Une soirée coorganisée par “Serre Vivante”, le Foyer rural de La Barre et l’association Cœur de Pigeon accueillera le spectacle Le progrès progresse, vendredi 10 avril, une performance théâtrale de Jérôme Rousselet, paysan devenu comédien.
Ancien ouvrier agricole, aujourd’hui comédien, auteur et metteur en scène, il livre ses réflexions, souvent teintées d’humour, sur l’avenir de l’agriculture et de la paysannerie. D’une durée de 45 minutes, le spectacle sera suivi d’un débat avec le public autour de l’avenir du monde rural.
“Depuis tout petit, j’aimais raconter des histoires, en entendre et en voir aussi. Je m’installe à la ferme avec mon frère aîné en janvier 2000. Un mois plus tard, je crée ma compagnie ‘Pakapaze’. Pendant six ans, je vais mener de front les métiers de paysan et de comédien, tout en créant plusieurs spectacles en lien avec le milieu agricole. En 2006, je quitte la ferme pour devenir comédien à temps plein et continuer à inventer et raconter les histoires qui m’inspirent”, confie-t-il. Humour, tendresse et mordant sont aujourd’hui les leitmotivs de ses créations.
Des associations locales mobilisées
À l’origine de cette soirée, plusieurs acteurs du territoire. L’association “Serre Vivante”, implantée à Menotey, se distingue par son engagement en faveur de l’éducation à l’environnement : lutte contre les pollutions, protection de la nature, organisation de sorties, de vide-greniers, de concerts ou encore de fêtes de village.
De son côté, l’association “Cœur de Pigeon”, installée au Petit-Mercey, se veut un lieu de rencontre pour les amateurs de culture et de loisirs, avec pour objectif de promouvoir la culture sous toutes ses formes.

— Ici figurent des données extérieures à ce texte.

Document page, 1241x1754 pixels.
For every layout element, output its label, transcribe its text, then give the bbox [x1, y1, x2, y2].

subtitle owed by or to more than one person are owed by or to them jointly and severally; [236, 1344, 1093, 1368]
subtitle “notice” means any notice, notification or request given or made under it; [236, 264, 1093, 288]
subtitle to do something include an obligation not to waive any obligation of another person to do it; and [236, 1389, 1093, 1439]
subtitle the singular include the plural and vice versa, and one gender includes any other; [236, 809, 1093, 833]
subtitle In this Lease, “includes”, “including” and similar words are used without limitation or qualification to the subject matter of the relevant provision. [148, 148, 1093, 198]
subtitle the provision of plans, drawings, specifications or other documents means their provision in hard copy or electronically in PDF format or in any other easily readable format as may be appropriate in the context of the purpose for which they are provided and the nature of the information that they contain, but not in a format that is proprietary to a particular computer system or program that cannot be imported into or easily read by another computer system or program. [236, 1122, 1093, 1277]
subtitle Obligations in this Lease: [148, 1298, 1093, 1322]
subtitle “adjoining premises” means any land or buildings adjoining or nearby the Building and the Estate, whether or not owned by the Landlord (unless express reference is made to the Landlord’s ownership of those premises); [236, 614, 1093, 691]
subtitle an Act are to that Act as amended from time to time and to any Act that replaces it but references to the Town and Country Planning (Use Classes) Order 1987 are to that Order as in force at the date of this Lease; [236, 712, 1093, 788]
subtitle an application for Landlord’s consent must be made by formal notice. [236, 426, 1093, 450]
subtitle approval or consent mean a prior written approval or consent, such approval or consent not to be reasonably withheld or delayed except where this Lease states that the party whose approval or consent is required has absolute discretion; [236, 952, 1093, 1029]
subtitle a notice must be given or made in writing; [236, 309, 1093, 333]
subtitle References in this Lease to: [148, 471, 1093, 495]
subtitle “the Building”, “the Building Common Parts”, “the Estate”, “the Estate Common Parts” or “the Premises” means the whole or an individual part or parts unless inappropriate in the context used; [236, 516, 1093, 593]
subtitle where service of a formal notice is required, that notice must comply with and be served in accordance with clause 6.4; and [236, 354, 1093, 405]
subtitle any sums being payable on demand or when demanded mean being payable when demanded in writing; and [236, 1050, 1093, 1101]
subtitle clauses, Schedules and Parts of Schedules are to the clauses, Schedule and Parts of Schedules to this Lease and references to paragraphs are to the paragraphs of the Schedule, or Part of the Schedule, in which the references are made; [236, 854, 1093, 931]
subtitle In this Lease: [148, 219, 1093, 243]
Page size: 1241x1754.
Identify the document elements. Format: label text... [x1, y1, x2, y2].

Un spectacle entre fiction et prospective
Dans Le progrès progresse, le public est projeté dans les années 2060. André, ancien paysan de plus de 100 ans, raconte le monde d’avant : celui où les machines faisaient le travail, où la technologie ne cessait de progresser, où l’on avait même imaginé des systèmes pour contraindre certains agriculteurs à régler leurs factures à temps. Un monde en apparence idéal, mais fragilisé par la fin du pétrole, le réchauffement climatique, les pollutions multiples et les crises économiques persistantes.
Si le constat peut sembler sombre, l’humour omniprésent permet d’en atténuer la portée. En poussant à l’extrême les dérives d’une société qui préfère traiter les symptômes plutôt que les causes, le spectacle interroge les mutations à venir : adaptation des cultures face au climat, diminution du nombre d’agriculteurs, réorganisation du travail ou encore disparition des énergies fossiles.
La conclusion se veut toutefois optimiste, mettant en avant la solidarité et l’entraide comme réponses possibles aux défis futurs.